* What the task requires: Reproduce the items verbatim from the line with "Every image in" up to and including the line with "-0.037057, -0.988294, 1.396094]]", leaving out the pictures.

* Supplied data:
________________________

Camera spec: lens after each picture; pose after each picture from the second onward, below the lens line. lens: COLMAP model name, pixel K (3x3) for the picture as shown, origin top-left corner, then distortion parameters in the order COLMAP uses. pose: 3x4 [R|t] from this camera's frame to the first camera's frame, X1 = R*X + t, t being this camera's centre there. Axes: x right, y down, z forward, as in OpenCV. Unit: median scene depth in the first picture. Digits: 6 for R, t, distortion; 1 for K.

________________________

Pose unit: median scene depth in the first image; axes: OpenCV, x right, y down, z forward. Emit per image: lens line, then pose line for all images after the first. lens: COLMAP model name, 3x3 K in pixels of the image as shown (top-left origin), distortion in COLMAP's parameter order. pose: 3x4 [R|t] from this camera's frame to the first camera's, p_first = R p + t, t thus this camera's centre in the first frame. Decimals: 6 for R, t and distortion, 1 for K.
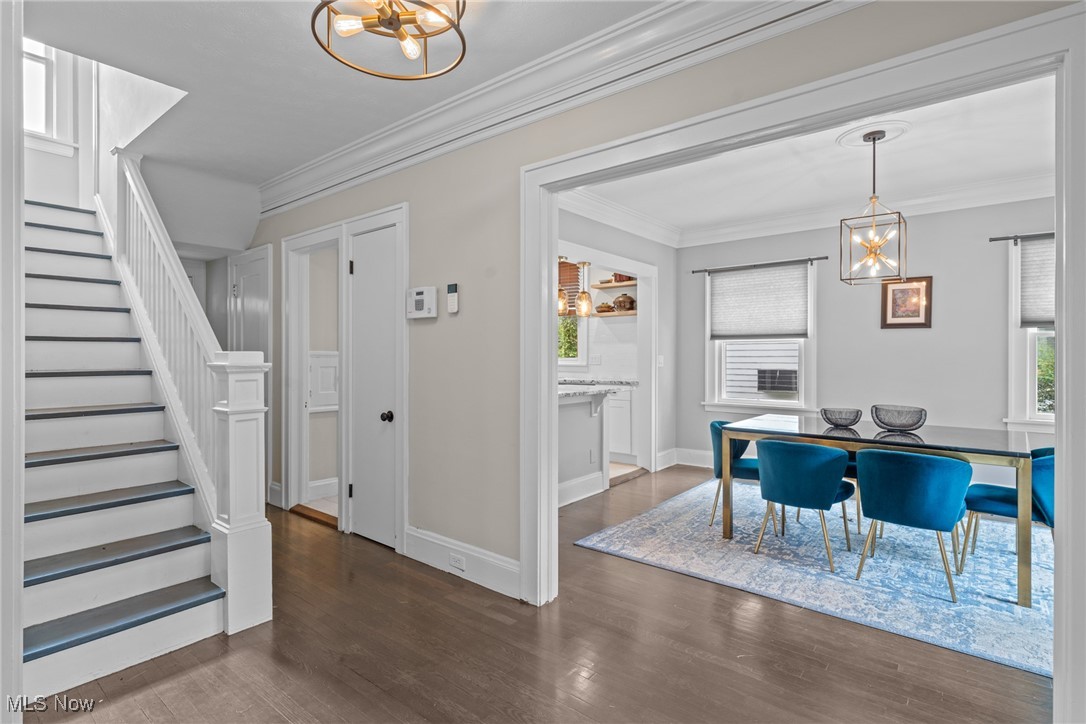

________________________

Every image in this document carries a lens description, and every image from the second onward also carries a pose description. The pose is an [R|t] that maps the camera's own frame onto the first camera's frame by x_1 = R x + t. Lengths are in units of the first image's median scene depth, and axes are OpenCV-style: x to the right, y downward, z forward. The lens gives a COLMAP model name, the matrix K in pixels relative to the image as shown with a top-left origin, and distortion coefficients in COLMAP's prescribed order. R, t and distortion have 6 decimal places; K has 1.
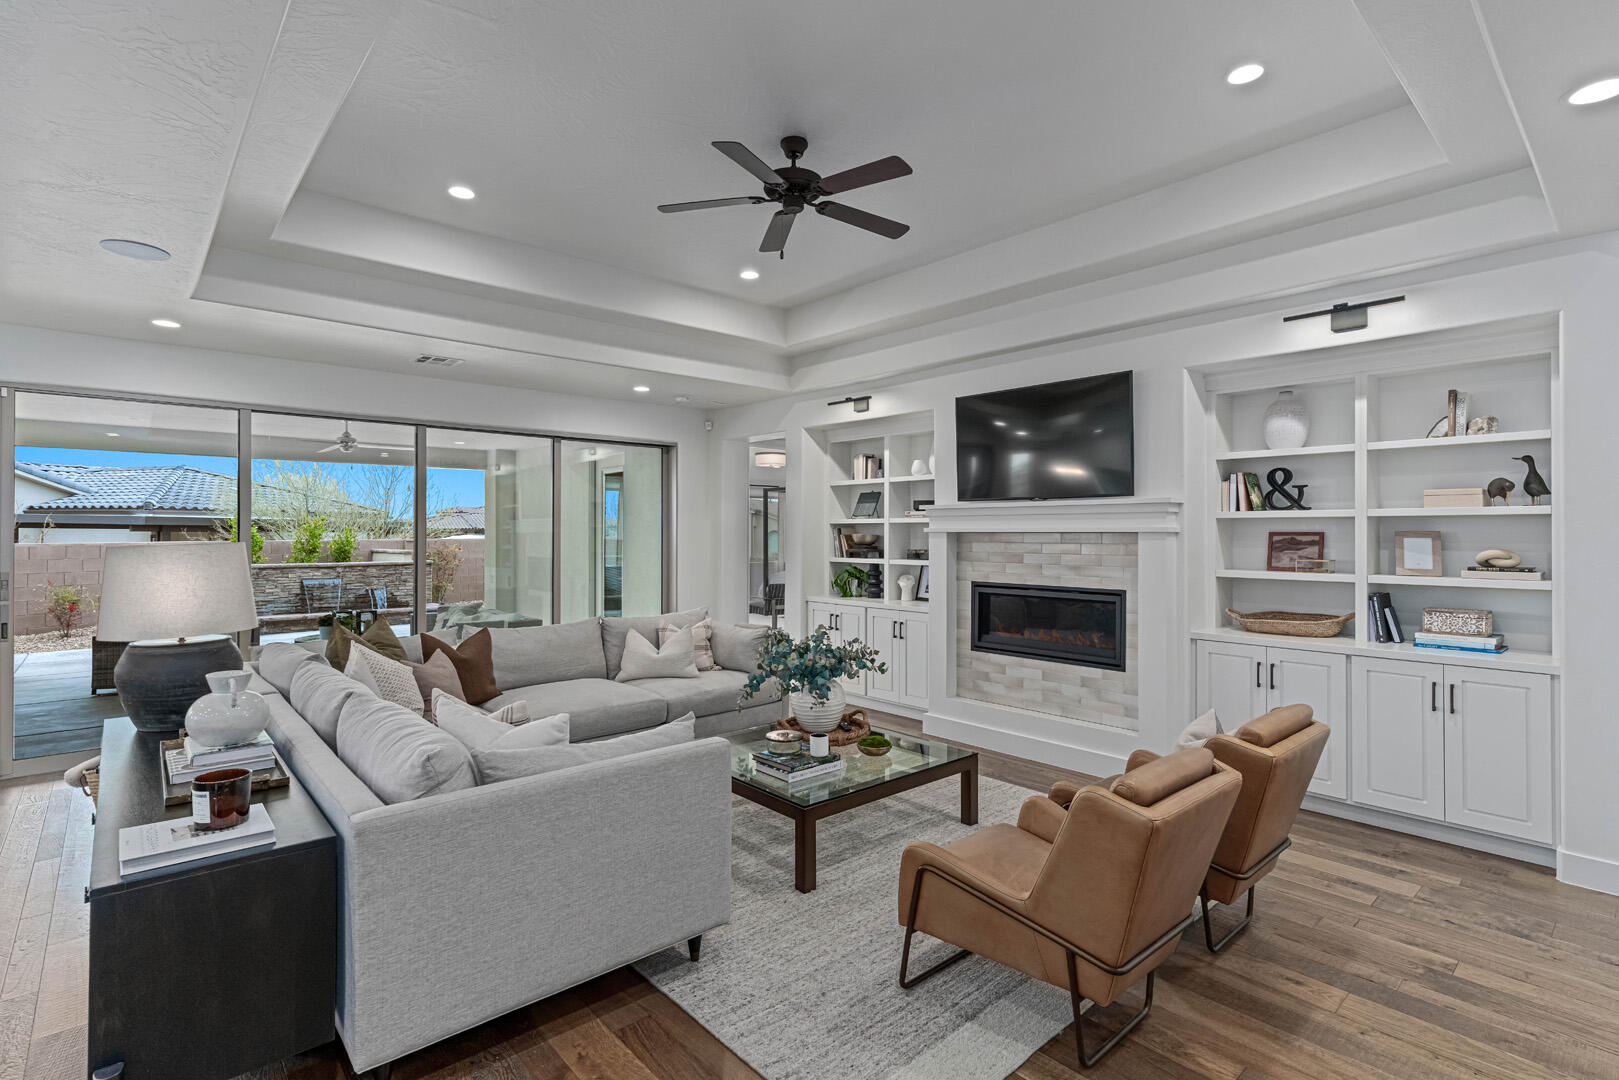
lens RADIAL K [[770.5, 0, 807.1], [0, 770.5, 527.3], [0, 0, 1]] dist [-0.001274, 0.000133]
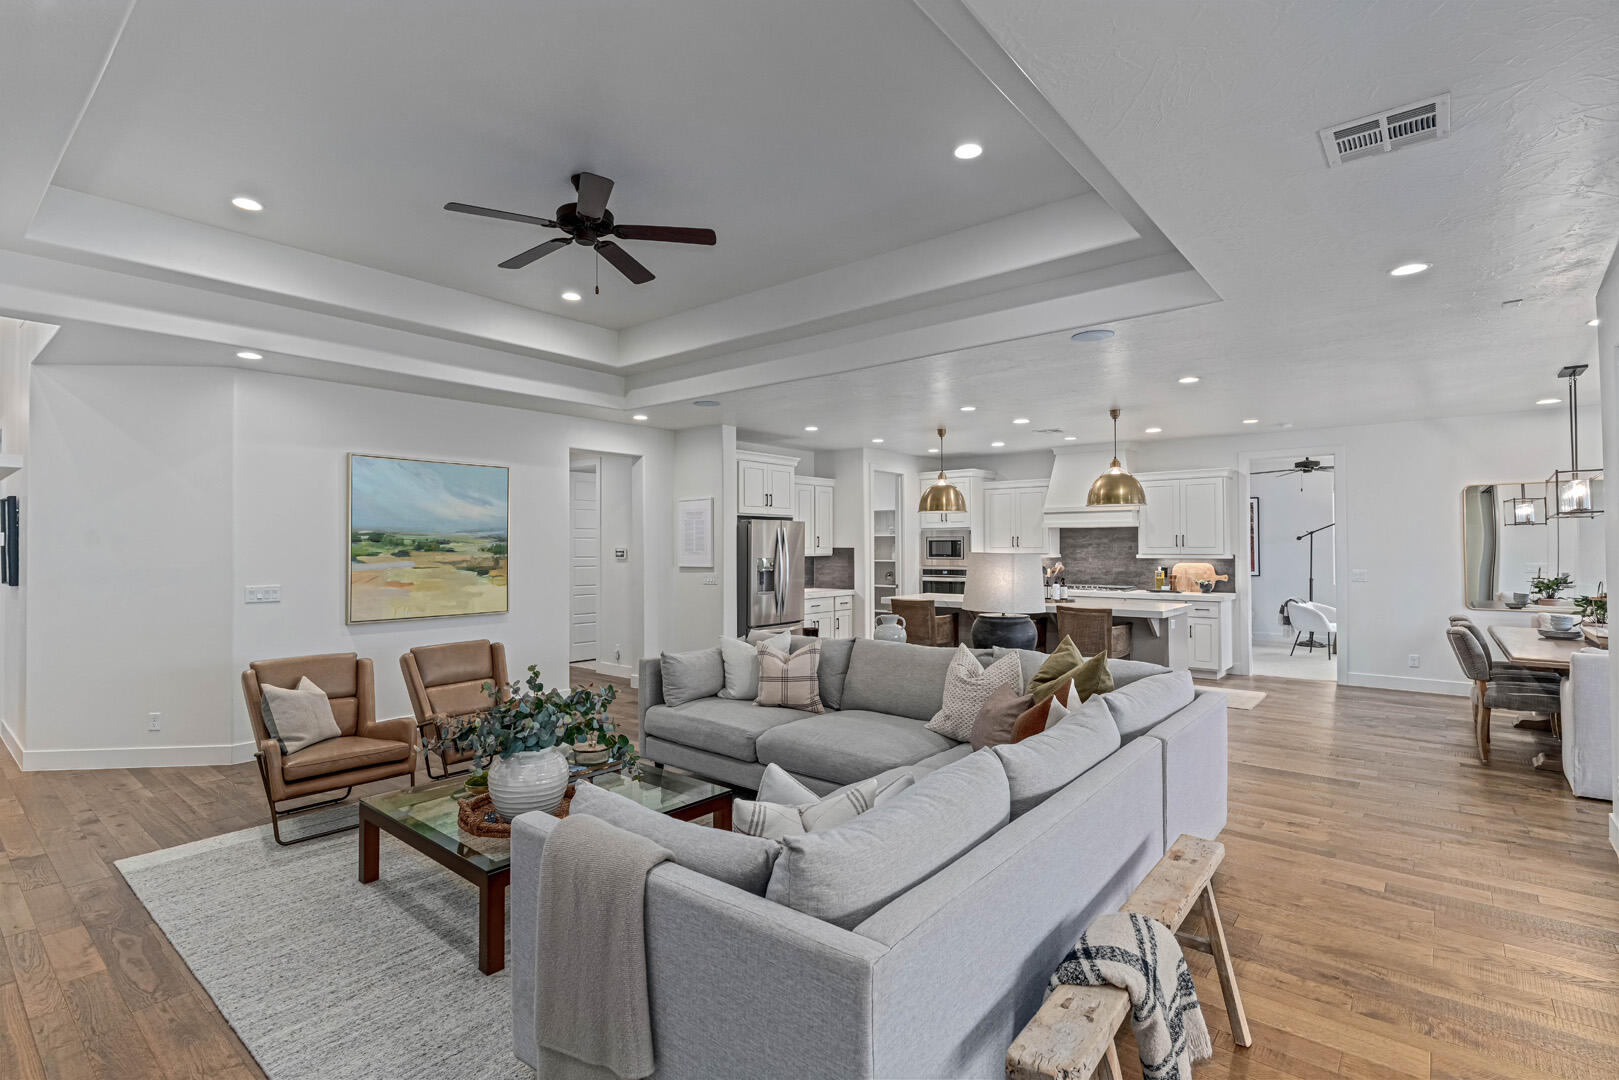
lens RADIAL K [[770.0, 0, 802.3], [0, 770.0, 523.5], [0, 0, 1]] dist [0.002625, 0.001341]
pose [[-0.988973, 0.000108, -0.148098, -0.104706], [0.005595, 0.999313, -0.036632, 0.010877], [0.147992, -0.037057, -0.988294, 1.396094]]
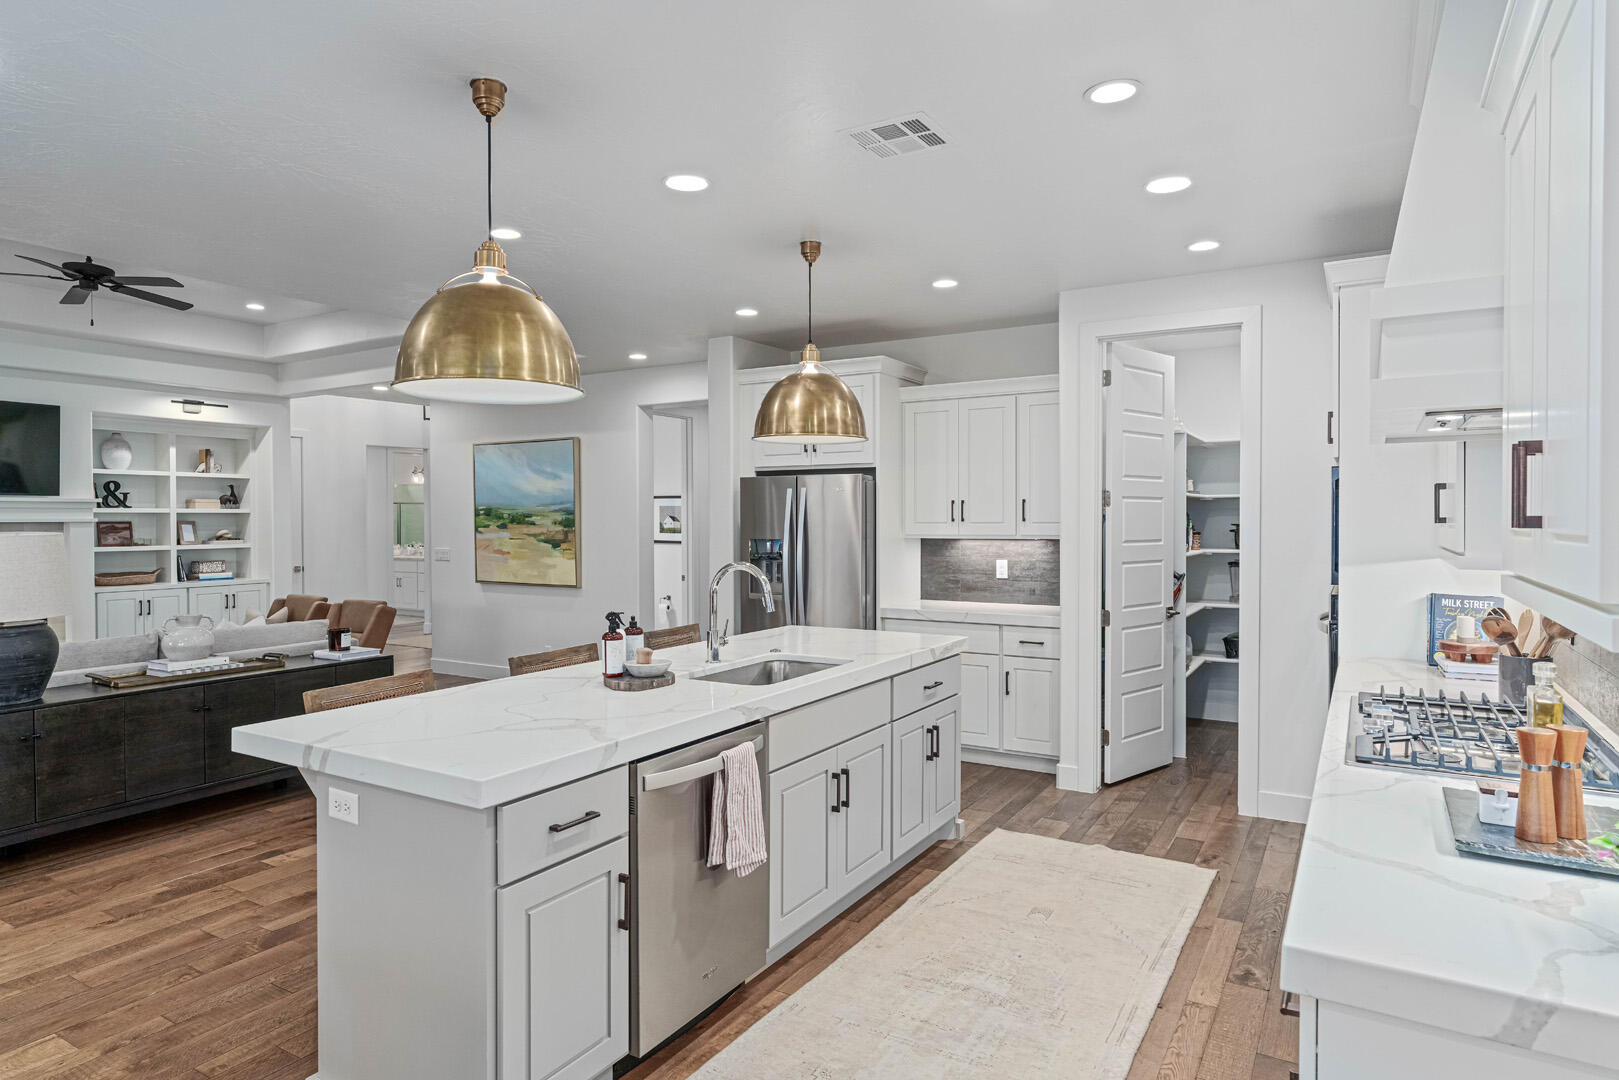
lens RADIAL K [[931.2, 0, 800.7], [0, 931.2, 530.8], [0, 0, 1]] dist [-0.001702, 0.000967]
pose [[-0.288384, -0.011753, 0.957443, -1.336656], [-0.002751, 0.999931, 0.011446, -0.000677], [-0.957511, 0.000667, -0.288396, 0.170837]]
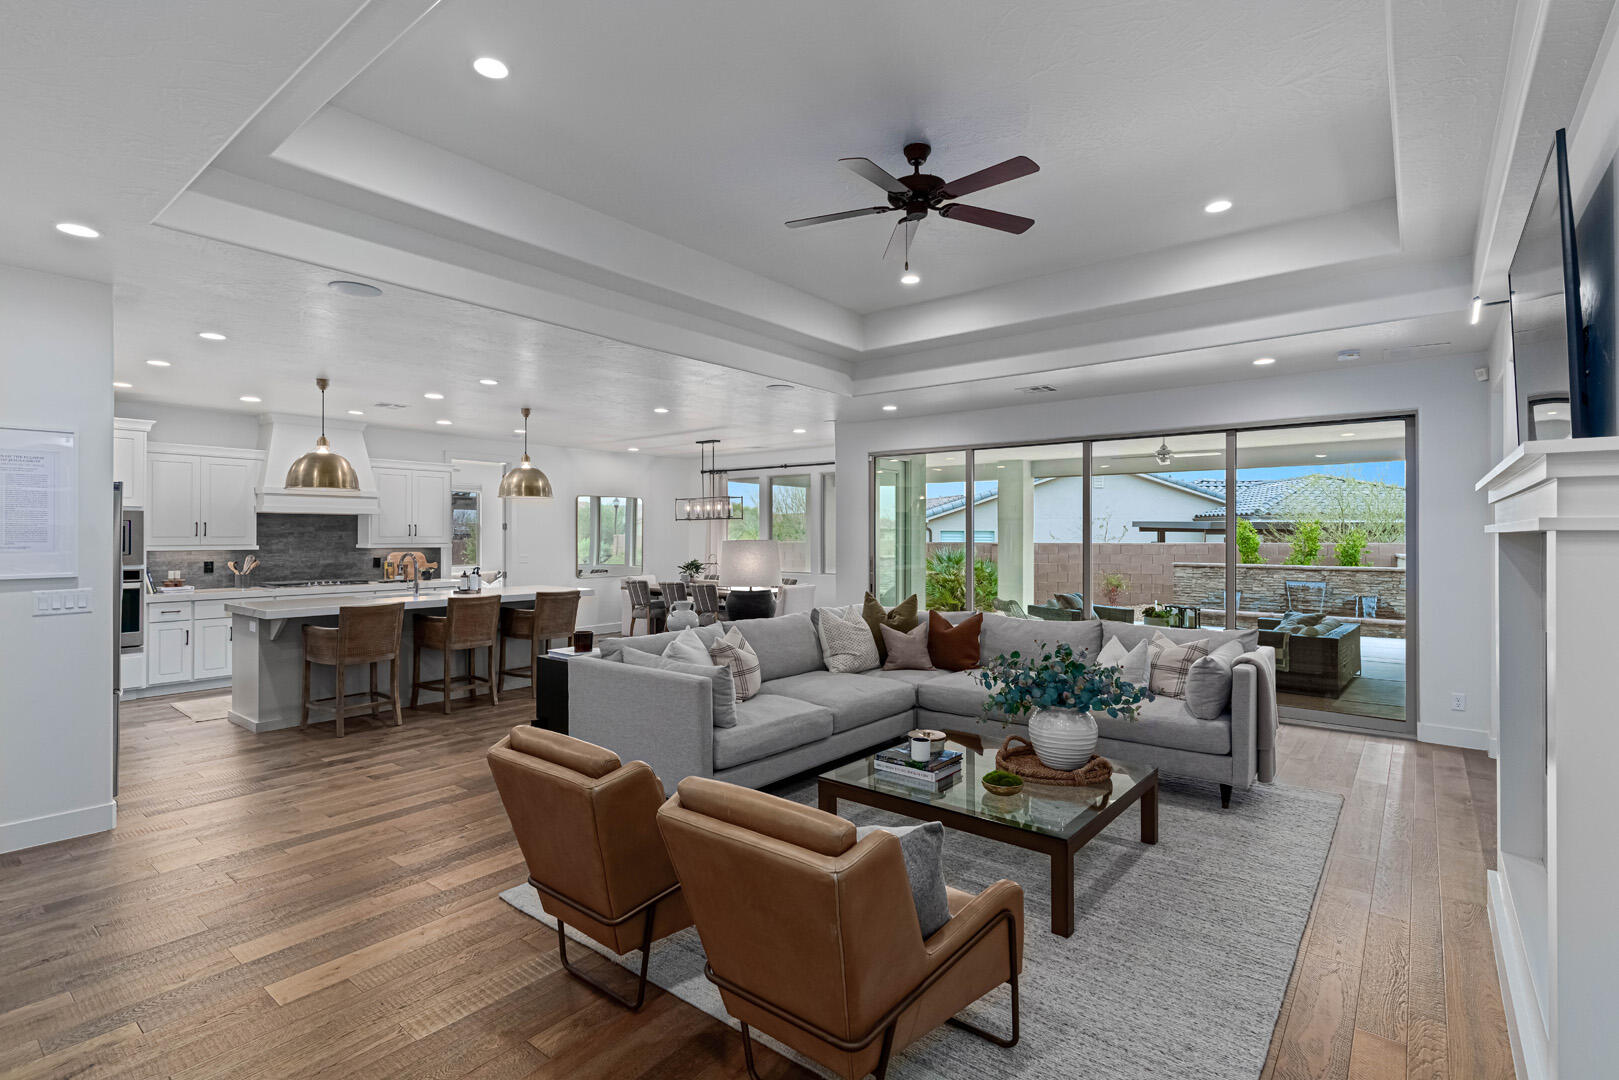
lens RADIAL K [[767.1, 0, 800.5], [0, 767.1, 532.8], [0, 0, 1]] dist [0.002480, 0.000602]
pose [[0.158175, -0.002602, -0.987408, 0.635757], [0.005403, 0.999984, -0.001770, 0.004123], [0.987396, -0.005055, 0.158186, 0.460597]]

________________________

* Response:
Every image in this document carries a lens description, and every image from the second onward also carries a pose description. The pose is an [R|t] that maps the camera's own frame onto the first camera's frame by x_1 = R x + t. Lengths are in units of the first image's median scene depth, and axes are OpenCV-style: x to the right, y downward, z forward. The lens gives a COLMAP model name, the matrix K in pixels relative to the image as shown with a top-left origin, and distortion coefficients in COLMAP's prescribed order. R, t and distortion have 6 decimal places; K has 1.
lens RADIAL K [[770.5, 0, 807.1], [0, 770.5, 527.3], [0, 0, 1]] dist [-0.001274, 0.000133]
lens RADIAL K [[770.0, 0, 802.3], [0, 770.0, 523.5], [0, 0, 1]] dist [0.002625, 0.001341]
pose [[-0.988973, 0.000108, -0.148098, -0.104706], [0.005595, 0.999313, -0.036632, 0.010877], [0.147992, -0.037057, -0.988294, 1.396094]]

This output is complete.